Comer bien siempre ha sido una seña de identidad en España, pero los números empiezan a decir otra cosa. No es que nos hayamos vuelto vegetarianos de golpe por convicción. Es que la cartera manda y el bolsillo no da para más. Un reciente estudio sobre conductas sostenibles de Triodos Bank revela un dato preocupante pero poco sorprendente para cualquiera que arrastre el carro de la compra cada semana. Un 55,2% de los españoles ha tenido que recortar su consumo de pescado por culpa de la subida de precios. Con la carne pasa algo muy parecido, ya que un 50,2% de la población admite haber reducido su compra.
El mostrador de la pescadería se está convirtiendo en una especie de museo donde la gente mira pero apenas toca. El pescado fresco ha pasado a ser un artículo casi de lujo, relegado a ocasiones especiales o sustituido por su versión congelada, que tampoco es que regale los precios últimamente. Con la carne, el recorte empieza por el vacuno, que se mira de reojo mientras el pollo y el cerdo, tradicionalmente más baratos, salvan los muebles de las cenas de diario.
Hacer malabarismos con el menú semanal se ha convertido en la norma. Los consumidores ya no van al supermercado a ver qué les apetece, sino a buscar la oferta del día o a rascar unos céntimos cambiando de marca. De hecho, esto se puede comprobar en un comparador de precios como Comparaloo, donde las diferencias entre cadenas para un mismo producto básico a veces justifican el paseo de ir a un establecimiento diferente. El problema es que el margen de maniobra se agota cuando lo que sube de forma generalizada es el coste de la proteína básica.

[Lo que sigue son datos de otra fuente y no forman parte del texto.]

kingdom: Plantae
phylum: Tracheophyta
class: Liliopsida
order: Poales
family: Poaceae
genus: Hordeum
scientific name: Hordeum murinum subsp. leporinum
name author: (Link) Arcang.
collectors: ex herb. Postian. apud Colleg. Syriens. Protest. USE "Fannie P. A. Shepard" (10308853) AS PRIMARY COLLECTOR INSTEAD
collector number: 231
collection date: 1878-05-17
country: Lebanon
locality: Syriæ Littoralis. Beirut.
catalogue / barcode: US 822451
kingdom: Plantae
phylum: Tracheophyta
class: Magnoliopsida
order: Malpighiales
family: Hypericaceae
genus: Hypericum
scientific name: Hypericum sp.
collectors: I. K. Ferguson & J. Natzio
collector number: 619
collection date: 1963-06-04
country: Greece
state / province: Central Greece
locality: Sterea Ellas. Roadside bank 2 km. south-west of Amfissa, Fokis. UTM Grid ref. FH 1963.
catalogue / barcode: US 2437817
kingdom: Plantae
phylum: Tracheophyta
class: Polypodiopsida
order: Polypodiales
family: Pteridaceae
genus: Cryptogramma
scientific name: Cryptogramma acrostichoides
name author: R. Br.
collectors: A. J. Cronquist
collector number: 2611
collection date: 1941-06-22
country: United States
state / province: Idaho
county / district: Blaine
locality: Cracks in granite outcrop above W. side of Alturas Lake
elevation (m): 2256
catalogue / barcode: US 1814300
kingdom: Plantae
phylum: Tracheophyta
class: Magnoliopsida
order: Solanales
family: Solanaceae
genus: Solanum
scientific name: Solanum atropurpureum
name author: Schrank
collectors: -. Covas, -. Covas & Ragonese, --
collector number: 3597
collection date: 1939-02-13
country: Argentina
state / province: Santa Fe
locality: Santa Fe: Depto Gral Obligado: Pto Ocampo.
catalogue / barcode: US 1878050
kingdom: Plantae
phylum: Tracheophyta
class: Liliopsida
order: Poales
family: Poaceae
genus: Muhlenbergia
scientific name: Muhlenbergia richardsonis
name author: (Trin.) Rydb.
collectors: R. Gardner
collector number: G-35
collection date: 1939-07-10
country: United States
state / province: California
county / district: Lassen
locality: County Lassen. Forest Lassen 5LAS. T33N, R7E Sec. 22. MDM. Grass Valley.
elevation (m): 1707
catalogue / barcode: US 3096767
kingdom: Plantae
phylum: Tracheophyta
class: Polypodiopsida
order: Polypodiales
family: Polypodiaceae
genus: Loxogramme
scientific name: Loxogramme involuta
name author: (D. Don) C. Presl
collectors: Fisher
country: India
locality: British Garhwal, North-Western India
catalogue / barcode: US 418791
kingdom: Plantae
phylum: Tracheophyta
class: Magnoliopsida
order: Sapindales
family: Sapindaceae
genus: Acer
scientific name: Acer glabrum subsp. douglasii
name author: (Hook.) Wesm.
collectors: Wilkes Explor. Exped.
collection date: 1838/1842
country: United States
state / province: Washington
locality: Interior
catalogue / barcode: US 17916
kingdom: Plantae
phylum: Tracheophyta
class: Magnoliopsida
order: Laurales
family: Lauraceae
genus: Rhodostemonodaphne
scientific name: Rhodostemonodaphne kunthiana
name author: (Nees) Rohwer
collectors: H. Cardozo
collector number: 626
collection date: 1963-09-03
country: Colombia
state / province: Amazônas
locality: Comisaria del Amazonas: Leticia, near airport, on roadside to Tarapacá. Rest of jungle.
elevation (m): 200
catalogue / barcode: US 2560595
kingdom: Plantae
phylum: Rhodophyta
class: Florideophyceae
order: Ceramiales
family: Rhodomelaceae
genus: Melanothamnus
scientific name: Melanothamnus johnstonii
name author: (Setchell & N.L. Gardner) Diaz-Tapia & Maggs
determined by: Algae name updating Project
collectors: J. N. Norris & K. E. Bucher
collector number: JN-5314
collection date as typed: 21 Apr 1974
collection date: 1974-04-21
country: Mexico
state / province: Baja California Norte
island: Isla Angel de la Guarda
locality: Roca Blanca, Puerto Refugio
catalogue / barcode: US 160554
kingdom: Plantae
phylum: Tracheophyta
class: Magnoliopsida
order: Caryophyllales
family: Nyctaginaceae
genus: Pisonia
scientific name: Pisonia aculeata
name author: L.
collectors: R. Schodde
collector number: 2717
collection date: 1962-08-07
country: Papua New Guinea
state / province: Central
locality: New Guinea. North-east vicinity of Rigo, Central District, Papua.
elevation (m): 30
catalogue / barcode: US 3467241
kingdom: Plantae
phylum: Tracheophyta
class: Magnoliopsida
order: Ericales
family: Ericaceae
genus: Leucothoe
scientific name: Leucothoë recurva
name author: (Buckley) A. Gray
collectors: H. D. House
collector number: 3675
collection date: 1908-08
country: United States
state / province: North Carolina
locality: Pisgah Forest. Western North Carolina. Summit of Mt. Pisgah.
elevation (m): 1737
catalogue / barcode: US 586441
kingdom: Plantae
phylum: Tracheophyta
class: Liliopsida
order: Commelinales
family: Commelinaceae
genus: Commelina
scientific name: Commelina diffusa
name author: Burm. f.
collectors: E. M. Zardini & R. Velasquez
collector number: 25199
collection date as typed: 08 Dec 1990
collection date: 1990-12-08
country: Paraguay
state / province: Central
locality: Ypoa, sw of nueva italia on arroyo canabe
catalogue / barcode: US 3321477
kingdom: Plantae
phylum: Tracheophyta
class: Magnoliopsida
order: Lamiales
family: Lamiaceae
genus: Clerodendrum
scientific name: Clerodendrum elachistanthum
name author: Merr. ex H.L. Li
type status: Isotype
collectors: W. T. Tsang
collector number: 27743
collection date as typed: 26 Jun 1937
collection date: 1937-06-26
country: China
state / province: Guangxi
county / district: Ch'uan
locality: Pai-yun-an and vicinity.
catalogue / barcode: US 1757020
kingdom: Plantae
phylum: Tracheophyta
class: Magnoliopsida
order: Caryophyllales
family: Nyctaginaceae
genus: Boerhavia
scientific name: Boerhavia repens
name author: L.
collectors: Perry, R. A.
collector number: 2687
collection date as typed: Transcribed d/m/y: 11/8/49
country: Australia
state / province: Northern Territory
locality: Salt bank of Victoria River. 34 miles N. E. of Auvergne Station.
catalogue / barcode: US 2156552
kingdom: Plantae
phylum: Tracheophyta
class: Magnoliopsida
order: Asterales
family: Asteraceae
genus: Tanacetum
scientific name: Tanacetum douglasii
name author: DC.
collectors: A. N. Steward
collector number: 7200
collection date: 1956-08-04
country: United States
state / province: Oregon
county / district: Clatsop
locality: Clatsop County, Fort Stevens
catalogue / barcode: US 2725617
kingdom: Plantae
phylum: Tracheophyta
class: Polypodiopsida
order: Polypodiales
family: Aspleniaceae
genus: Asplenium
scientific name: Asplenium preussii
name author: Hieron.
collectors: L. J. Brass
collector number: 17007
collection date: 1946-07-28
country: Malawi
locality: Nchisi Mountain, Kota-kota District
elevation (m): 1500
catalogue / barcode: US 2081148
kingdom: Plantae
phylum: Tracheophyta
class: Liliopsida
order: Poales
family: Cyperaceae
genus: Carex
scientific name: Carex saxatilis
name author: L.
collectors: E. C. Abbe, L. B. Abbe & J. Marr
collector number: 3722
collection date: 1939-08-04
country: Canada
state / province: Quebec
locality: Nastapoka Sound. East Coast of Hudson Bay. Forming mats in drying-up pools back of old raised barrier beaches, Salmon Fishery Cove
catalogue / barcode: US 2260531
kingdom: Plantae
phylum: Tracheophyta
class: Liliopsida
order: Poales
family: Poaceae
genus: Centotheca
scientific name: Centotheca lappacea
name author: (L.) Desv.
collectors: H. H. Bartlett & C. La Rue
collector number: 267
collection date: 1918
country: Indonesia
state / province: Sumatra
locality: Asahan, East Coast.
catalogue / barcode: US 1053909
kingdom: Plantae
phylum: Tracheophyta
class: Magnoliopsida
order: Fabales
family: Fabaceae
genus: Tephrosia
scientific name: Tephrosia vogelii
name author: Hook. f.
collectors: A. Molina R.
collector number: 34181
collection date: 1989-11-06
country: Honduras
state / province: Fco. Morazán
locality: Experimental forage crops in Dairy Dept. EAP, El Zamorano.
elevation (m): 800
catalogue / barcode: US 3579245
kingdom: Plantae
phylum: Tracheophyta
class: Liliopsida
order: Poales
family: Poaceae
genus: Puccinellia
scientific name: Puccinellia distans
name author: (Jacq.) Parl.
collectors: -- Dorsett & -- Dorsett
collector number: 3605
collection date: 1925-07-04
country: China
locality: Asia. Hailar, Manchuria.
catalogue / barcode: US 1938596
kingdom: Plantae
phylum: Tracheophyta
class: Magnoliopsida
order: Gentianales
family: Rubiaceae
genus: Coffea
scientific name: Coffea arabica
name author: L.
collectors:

La dieta mediterránea de la que tanto presumimos se está quedando un poco coja si el aporte de alimentos frescos se reduce a la mitad en tantos hogares. La alternativa evidente está siendo el refugio en los procesados, las legumbres y la pasta, alimentos que llenan el estómago por mucho menos dinero pero que cambian por completo el perfil nutricional de las familias. Nos insisten en que hay que comer sano, pero la realidad del ticket de la compra empuja en la dirección contraria.
Habrá quien piense que esto es una racha temporal y que las aguas volverán a su cauce cuando la inflación se relaje. Sin embargo, los hábitos de consumo que se pierden por necesidad no siempre se recuperan cuando la tormenta amaina. La mesa de diario se está empobreciendo a marchas forzadas y de momento no se ve en el horizonte ninguna medida que vaya a devolver el pescado fresco al menú de los martes de la familia media.